• EXERCISE
Change "contactar" to "escribir" in the part of the records that opens with the line containing "## Licencia" and runs through the end of the records. Rewrite only that part, with everything else unchanged.

• Stored data
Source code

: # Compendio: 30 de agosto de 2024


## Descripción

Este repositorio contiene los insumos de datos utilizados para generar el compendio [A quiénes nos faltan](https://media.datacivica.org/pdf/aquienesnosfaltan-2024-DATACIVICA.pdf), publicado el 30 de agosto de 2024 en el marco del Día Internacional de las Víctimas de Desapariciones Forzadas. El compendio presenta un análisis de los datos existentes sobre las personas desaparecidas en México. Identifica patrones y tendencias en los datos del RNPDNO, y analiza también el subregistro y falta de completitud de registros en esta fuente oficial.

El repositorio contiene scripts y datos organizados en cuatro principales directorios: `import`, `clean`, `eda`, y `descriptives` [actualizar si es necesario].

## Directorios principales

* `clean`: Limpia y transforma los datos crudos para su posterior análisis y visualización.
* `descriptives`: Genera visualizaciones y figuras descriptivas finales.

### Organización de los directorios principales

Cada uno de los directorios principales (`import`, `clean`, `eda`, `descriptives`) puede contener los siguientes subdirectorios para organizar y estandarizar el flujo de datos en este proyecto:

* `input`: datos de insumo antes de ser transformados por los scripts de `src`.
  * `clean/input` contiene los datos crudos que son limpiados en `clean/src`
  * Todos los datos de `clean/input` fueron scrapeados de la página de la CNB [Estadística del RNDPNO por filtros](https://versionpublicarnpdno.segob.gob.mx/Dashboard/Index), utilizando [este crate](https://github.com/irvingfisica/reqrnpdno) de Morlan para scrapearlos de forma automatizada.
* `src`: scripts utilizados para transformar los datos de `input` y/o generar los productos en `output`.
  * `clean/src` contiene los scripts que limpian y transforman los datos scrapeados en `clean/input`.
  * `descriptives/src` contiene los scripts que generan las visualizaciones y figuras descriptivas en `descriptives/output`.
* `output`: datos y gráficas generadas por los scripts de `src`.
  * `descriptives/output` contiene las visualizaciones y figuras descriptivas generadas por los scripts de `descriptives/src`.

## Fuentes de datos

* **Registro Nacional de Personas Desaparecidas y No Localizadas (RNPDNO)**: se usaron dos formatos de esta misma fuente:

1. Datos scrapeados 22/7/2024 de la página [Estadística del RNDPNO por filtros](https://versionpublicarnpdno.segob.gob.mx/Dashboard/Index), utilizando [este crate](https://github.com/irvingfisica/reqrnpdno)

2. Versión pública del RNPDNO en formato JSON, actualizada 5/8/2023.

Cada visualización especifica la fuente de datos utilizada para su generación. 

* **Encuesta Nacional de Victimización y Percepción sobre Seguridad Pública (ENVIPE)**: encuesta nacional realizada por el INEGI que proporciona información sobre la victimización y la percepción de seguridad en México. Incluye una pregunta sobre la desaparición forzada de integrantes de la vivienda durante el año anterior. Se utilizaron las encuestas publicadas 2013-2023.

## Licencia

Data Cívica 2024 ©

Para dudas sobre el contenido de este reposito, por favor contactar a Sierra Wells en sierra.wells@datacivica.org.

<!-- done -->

• TASK RESULT
## Licencia

Data Cívica 2024 ©

Para dudas sobre el contenido de este reposito, por favor escribir a Sierra Wells en sierra.wells@datacivica.org.

<!-- done -->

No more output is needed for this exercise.